Mabel Keaton Staupers was determined to eliminate racial prejudice in the nursing profession. She is best known as a nursing pioneer for putting an end to segregation in the Armed Forces Nurse Corps during World War II. She worked tirelessly throughout her career to integrate black professionals into the nursing field in the United States.
Staupers was born in Barbados, West Indies, on February 27, 1890. Her family moved to the United States when she was 13 years old, and she later graduated with honors from the Freedmen’s Hospital School of Nursing in Washington, DC. She began working as a private duty nurse shortly after graduation.

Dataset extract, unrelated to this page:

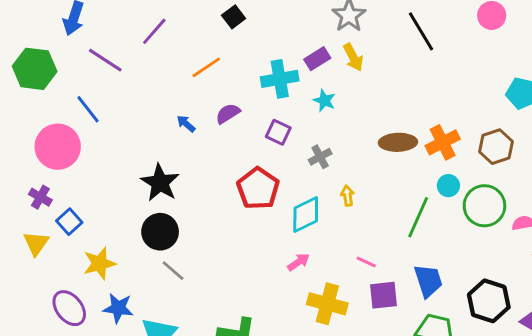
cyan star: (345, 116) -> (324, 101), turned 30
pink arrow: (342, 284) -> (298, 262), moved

Staupers was a private-duty nurse in Washington, D.C. at the time. In addition, at the Booker T. Washington Sanatorium in New York, she organized an inpatient clinic for African-Americans with tuberculosis. She was also the Sanatorium’s first superintendent from 1920 to 1922, and later the Harlem Tuberculosis Committee’s executive secretary from 1922 to 1934.

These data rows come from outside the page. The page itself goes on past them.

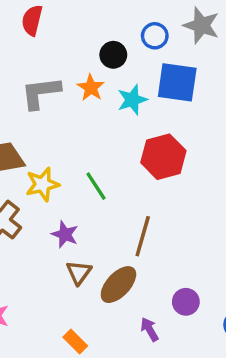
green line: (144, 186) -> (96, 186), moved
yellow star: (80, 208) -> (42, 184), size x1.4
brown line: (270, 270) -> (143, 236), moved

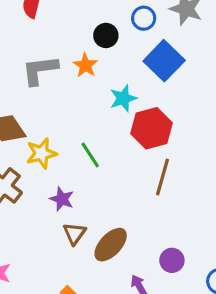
blue square: (177, 82) -> (164, 61), turned 36
cyan star: (132, 100) -> (123, 98), moved
brown line: (143, 236) -> (162, 177), moved

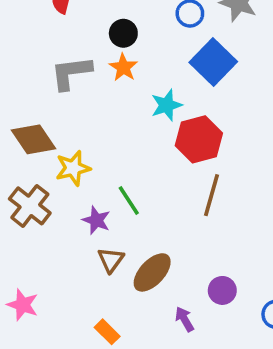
black circle: (106, 35) -> (123, 33), moved
green line: (90, 155) -> (129, 201), moved

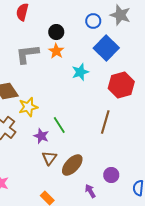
red hexagon: (199, 139) -> (121, 85), moved

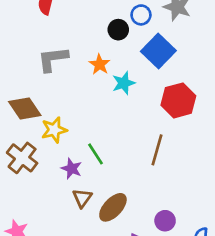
black circle: (56, 32) -> (118, 30), moved
orange star: (56, 51) -> (100, 64), moved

Staupers continued her health promotion mission as the first executive secretary of the National Association of Colored Graduate Nurses, fighting for the inclusion of Black nurses in the Army and Navy during World War II. Due in part to her efforts, full inclusion of nurses of all races was granted in 1945, and Black nurses were allowed to join the American Nursing Association in 1948. Because of her determination, black nurses were able to enroll in various American nursing programs.
Staupers’ work earned her numerous awards, certificates, and citations. In 1951, she received the Spingarn Medal from the National Association for the Advancement of Colored People.
“No Time for Prejudice: A Story of the Integration of Negroes in Nursing in the United States,” her autobiography, was published in 1961. Staupers passed away in 1989, and in 1996, she was inducted into the American Nursing Association Hall of Fame.